Um número irrisório se considerado as cerca de 19 mil meninas de até 14 anos que, anualmente (em média aproximada), têm filhos no Brasil e que, por terem sido vítimas de estupro de vulnerável, segundo o Código Penal, deveriam ter tido acesso ao aborto legal.

Apesar de o aborto legal ter estado em evidência neste ano, o tema, em geral, ficou praticamente fora dos debates nas últimas eleições municipais. “Quem assumiu a bandeira foram candidaturas progressistas com pouca expressividade eleitoral”, lamenta a especialista do Cfemea.

Levantamento feito pela plataforma Vota AÍ! (Centro de Estudos de Opinião Pública e Laboratório de Estudos Eleitorais, de Comunicação Política e Opinião Pública) para a BBC News Brasil apontou apenas 61 menções ao aborto num universo de quase 15 mil planos de governo de todos os municípios brasileiros, o equivalente a 0,4% do total.

Segundo Clara Wardi, campanhas como Criança Não é Mãe!, que aconteceu em junho e julho deste ano, acabaram repercutindo nas eleições municipais. Graças à pressão das organizações da sociedade civil e da própria população, a maioria dos candidatos, tanto de direita quanto de esquerda, se posicionou em defesa do aborto legal, quando perguntados sobre o tema. A despeito do posicionamento, não quiseram se comprometer com propostas políticas que fortalecessem esses serviços em seus territórios.

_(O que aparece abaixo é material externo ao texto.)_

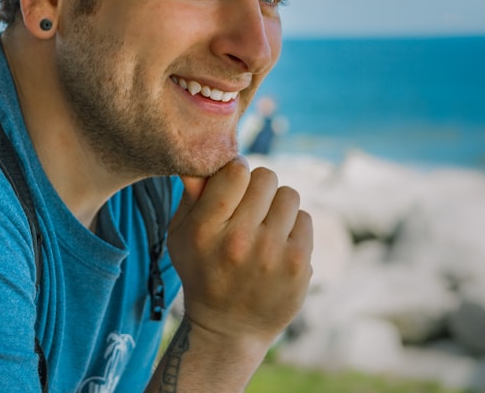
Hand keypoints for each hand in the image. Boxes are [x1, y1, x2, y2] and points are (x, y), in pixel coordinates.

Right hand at [168, 158, 312, 347]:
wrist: (229, 328)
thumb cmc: (202, 271)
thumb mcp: (180, 234)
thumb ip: (191, 193)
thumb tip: (203, 157)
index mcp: (205, 228)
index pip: (235, 170)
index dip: (236, 170)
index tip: (233, 184)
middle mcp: (238, 240)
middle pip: (265, 177)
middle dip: (257, 188)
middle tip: (249, 209)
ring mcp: (272, 253)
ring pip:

Esse é um dos resultados que o Cfemea adiantou com exclusividade para a coluna de um estudo que deve ser publicado em breve. O levantamento foi realizado por meio dos planos de governo registrados no Tribunal Superior Eleitoral (TSE) de candidatos e candidatas à prefeitura de cinco capitais brasileiras, de Norte a Sul do país: Boa Vista, São Paulo, Porto Alegre, Salvador e Cuiabá. No total, foram analisados 32 planos de governo, referentes aos 33 candidatos desses territórios. Um deles não submeteu o conteúdo do plano, apenas a capa e a contracapa do documento.